Rewrite the lines below with "dial thermometer" renamed to "analog thermometer" wherever it appears, keeping everything else unchanged. Leave the pictures out of your answer.

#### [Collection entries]
▶
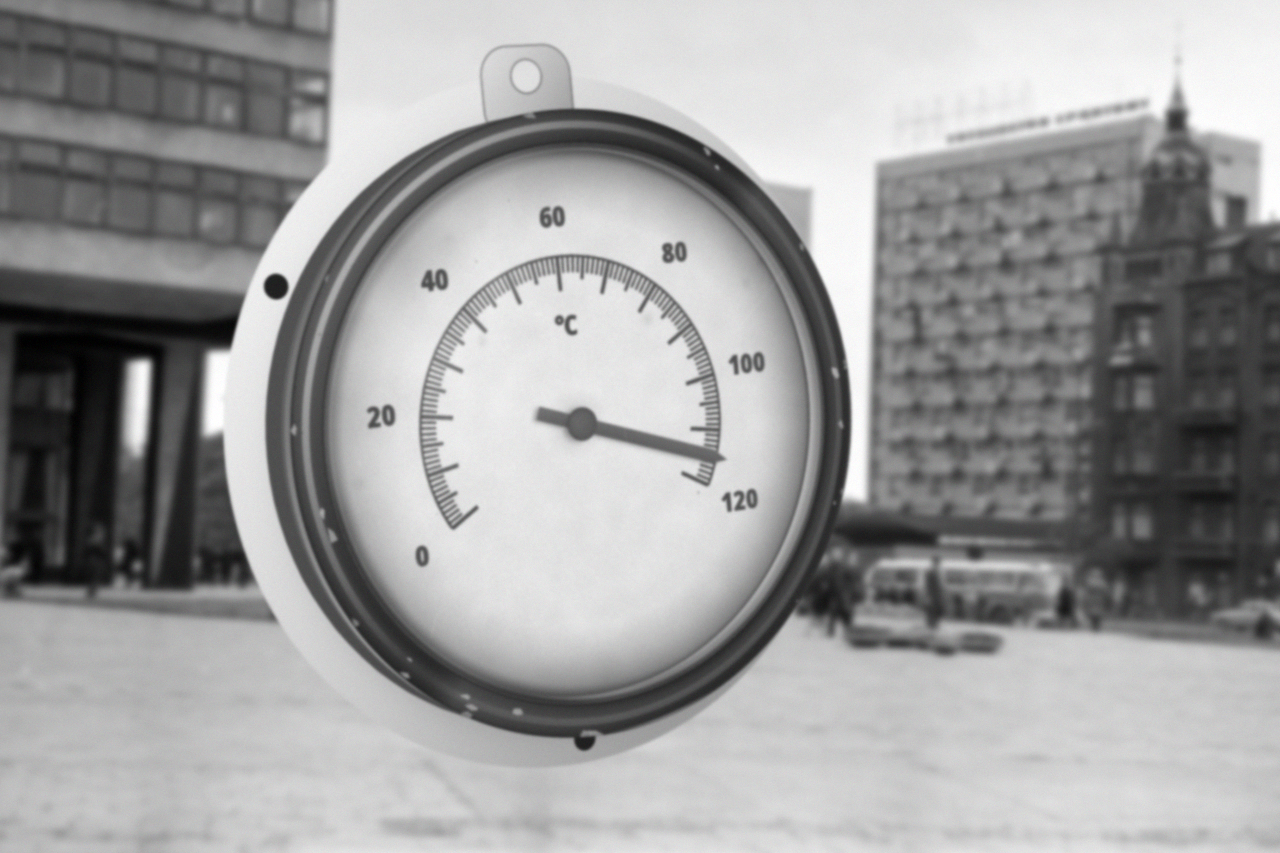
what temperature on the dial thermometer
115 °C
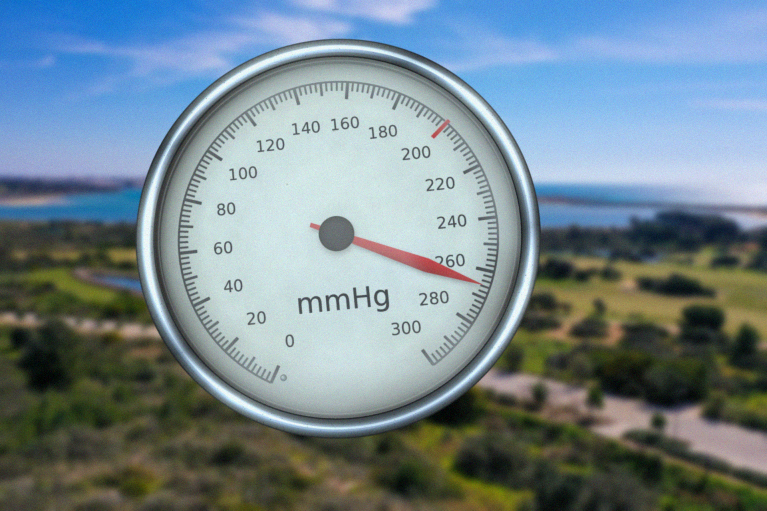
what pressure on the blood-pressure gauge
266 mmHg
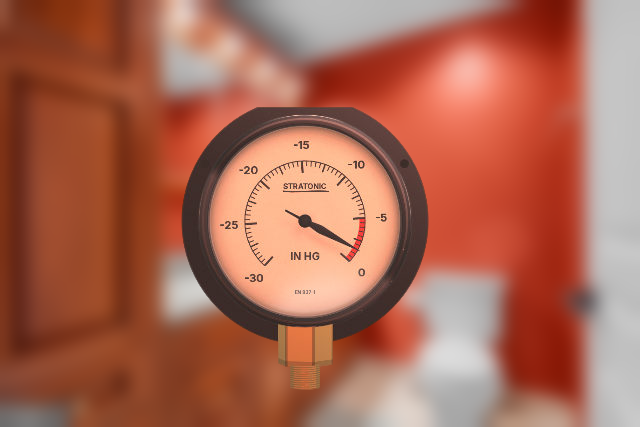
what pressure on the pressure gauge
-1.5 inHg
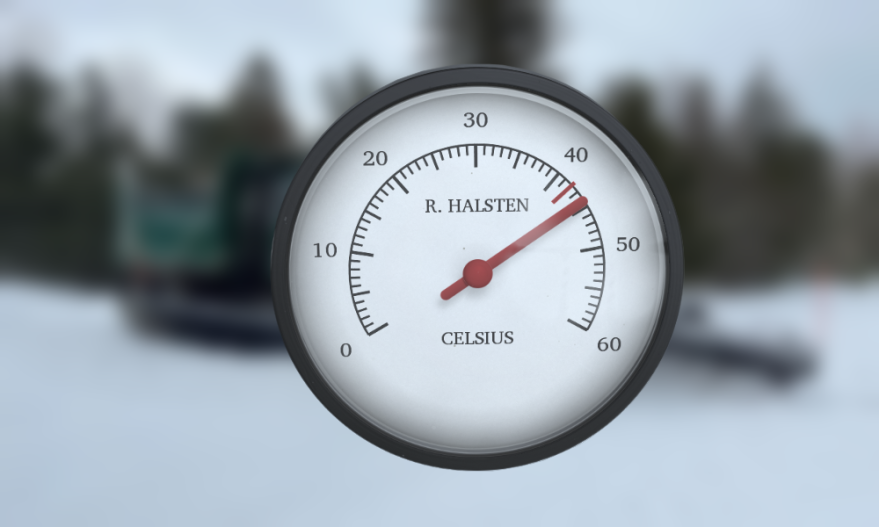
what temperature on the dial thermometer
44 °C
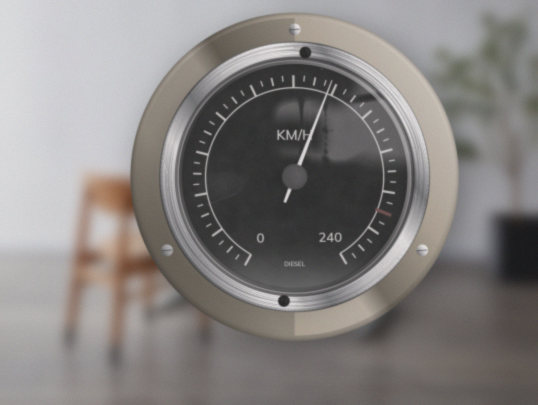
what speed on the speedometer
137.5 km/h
◀
#### [Result of this task]
what temperature on the analog thermometer
115 °C
what pressure on the blood-pressure gauge
266 mmHg
what pressure on the pressure gauge
-1.5 inHg
what temperature on the analog thermometer
44 °C
what speed on the speedometer
137.5 km/h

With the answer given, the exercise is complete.